» **Task**
None of the pictures should appear; the lines from the line containing "[749,482,820,499] section ->" through the last line of the listing must be repeated exactly.

» **The input**
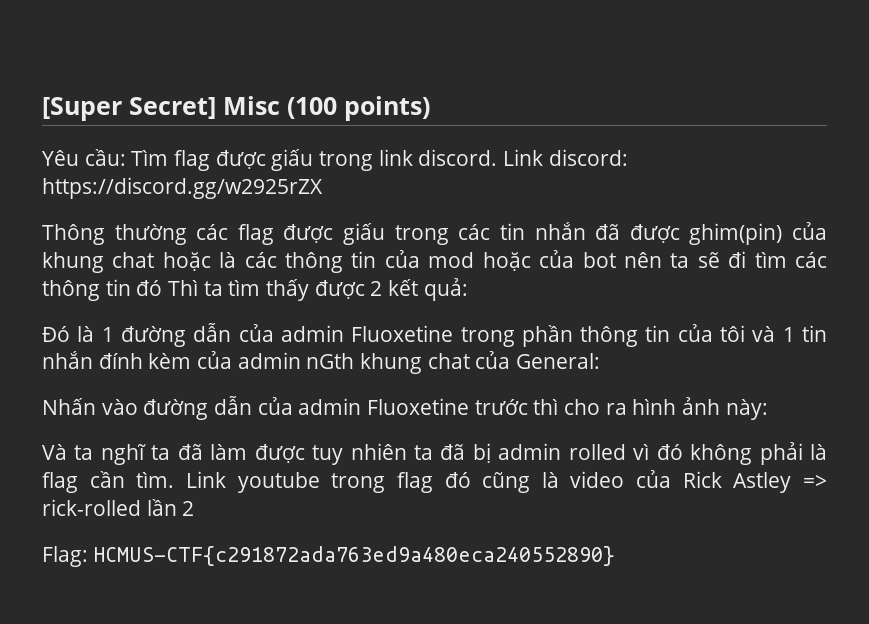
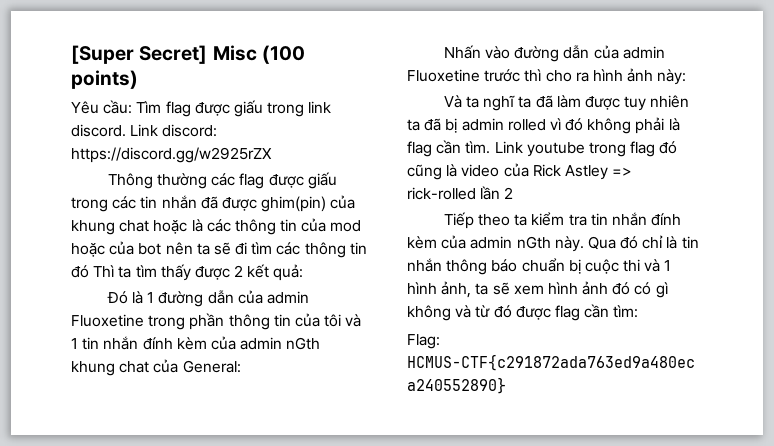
(195, 508) none -> [443,212,682,229] [407,235,699,252] [407,258,672,275] [407,281,668,298] [407,304,639,321] // Tiếp theo ta kiểm tra tin nhắn đính kèm của admin nGth này. Qua đó chỉ là tin nhắn thông báo chuẩn bị cuộc thi và 1 hình ảnh, ta sẽ xem hình ảnh đó có gì không và từ đó được flag cần tìm:

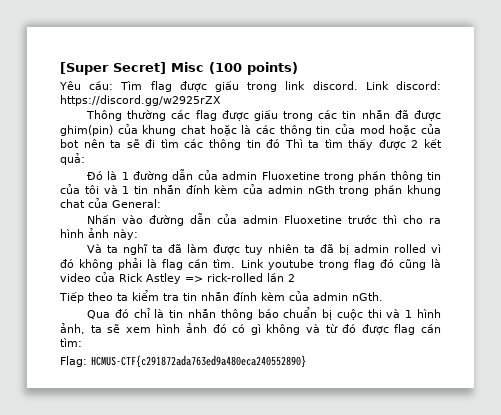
(321, 343) none -> [339,185,403,196] trong phần
[516,236,584,252] nGth này. -> [352,292,383,301] nGth. //

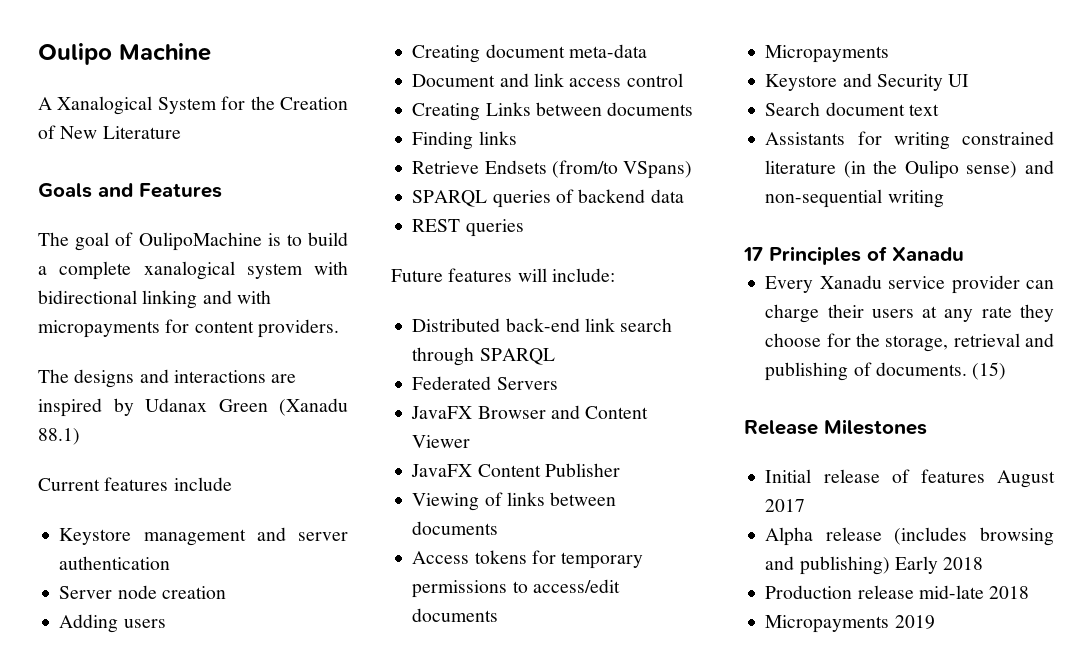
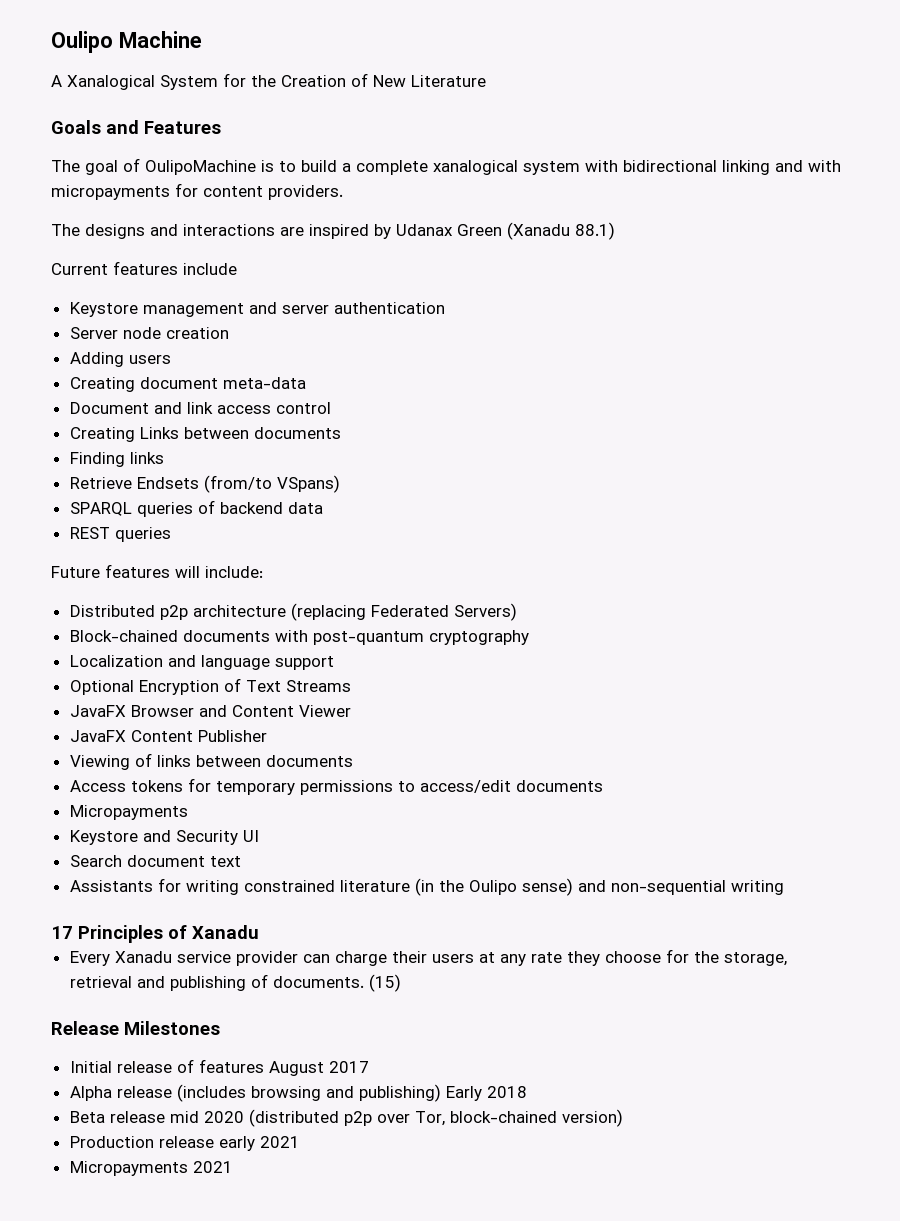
[505,318,673,332] [412,347,555,366] [412,376,558,390] back-end link search through SPARQL // Federated Servers -> [159,603,517,621] [69,630,529,645] [69,655,334,670] [69,678,351,695] p2p architecture (replacing Federated Servers) // Block-chained documents with post-quantum cryptography // Localization and language support // Optional Encryption of Text Streams
(984, 563) none -> [69,1109,623,1127] // Beta release mid 2020 (distributed p2p over Tor, block-chained version)
[918,585,1030,599] [765,615,935,633] mid-late 2018 // Micropayments 2019 -> [218,1136,300,1151] [69,1161,233,1176] early 2021 // Micropayments 2021

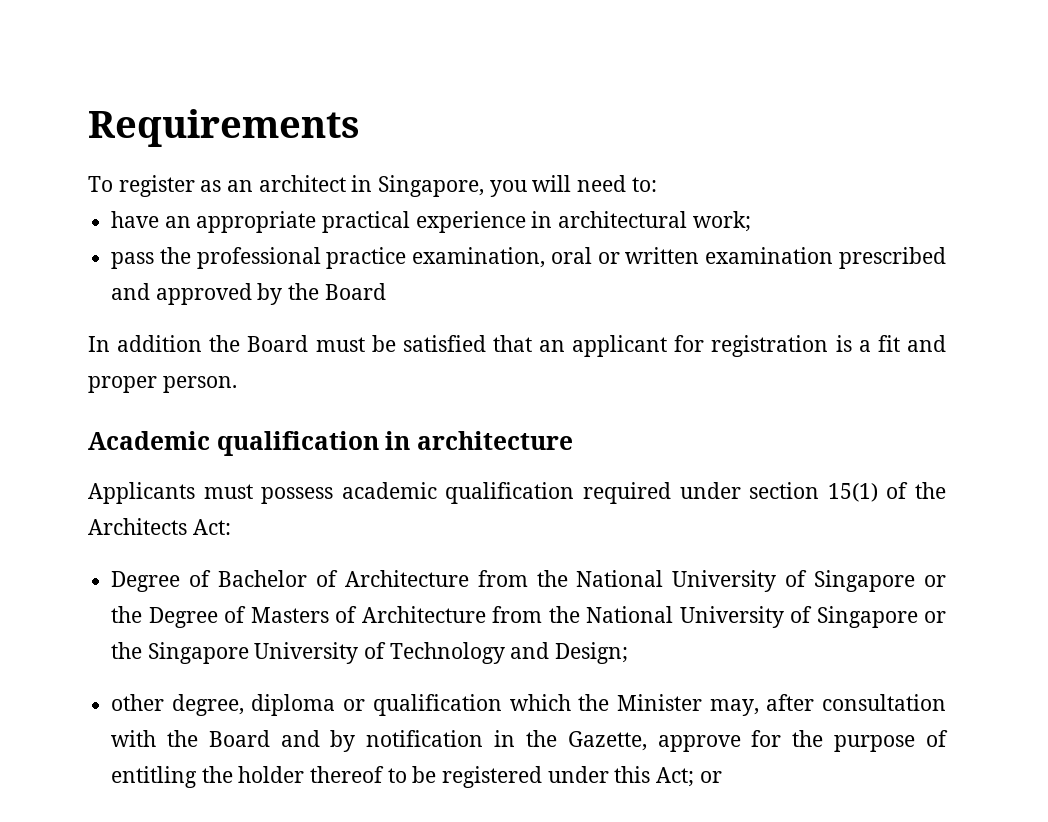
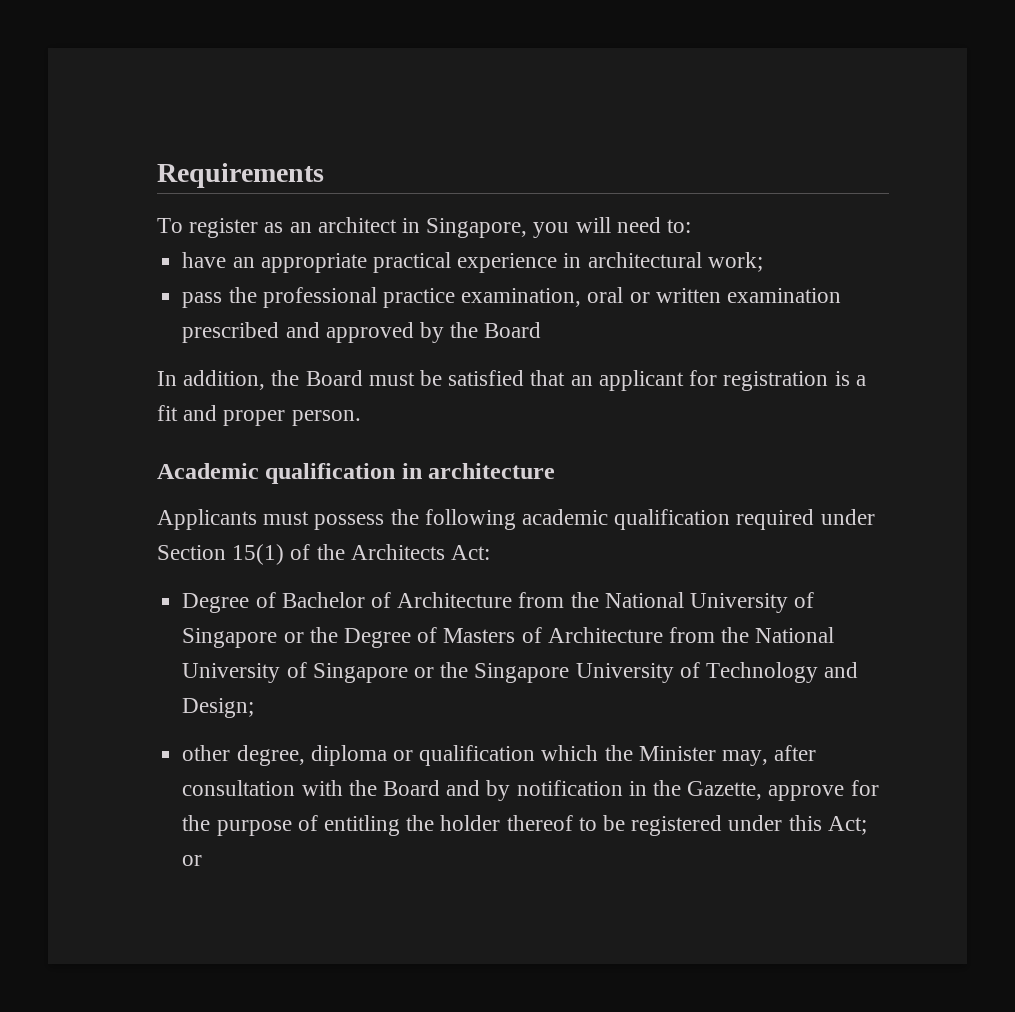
[117,335,203,352] addition -> [183,370,266,390] addition,
(334, 495) none -> [390,509,516,530] the following
[749,482,820,499] section -> [157,545,226,560] Section

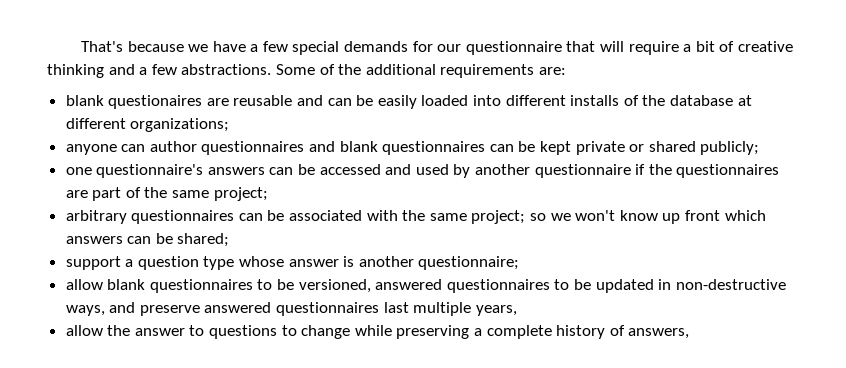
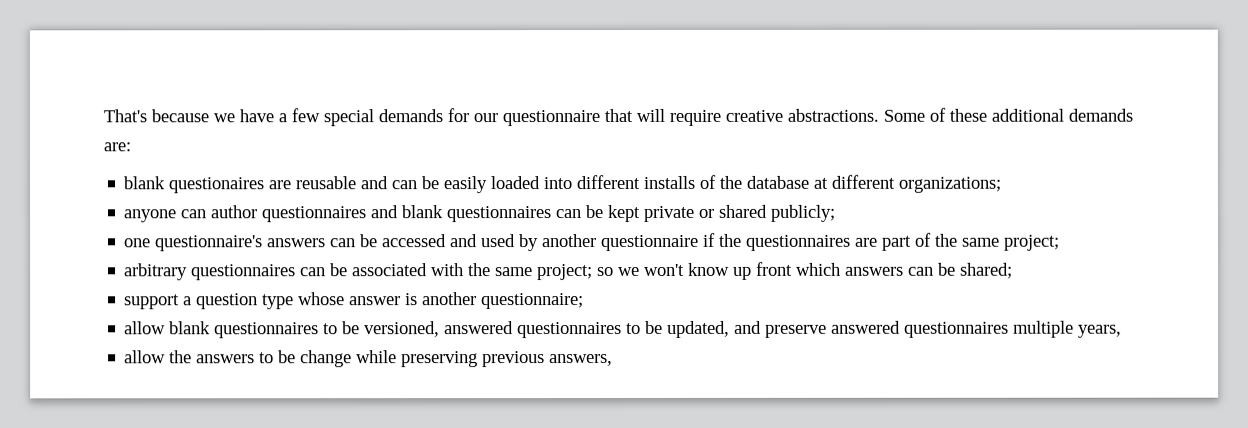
[683,41,793,52] [47,64,535,78] a bit of creative thinking and a few abstractions. Some of the additional requirements -> [725,107,1133,122] creative abstractions. Some of these additional demands
[595,279,786,293] [65,305,105,316] updated in non-destructive ways, -> [667,320,731,338] updated,
[383,302,409,313] last -> (1010, 329) none
[134,325,625,339] answer to questions to change while preserving a complete history of -> [196,350,546,368] answers to be change while preserving previous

» **Exercise answer**
[749,482,820,499] section -> [157,545,226,560] Section

[683,41,793,52] [47,64,535,78] a bit of creative thinking and a few abstractions. Some of the additional requirements -> [725,107,1133,122] creative abstractions. Some of these additional demands
[595,279,786,293] [65,305,105,316] updated in non-destructive ways, -> [667,320,731,338] updated,
[383,302,409,313] last -> (1010, 329) none
[134,325,625,339] answer to questions to change while preserving a complete history of -> [196,350,546,368] answers to be change while preserving previous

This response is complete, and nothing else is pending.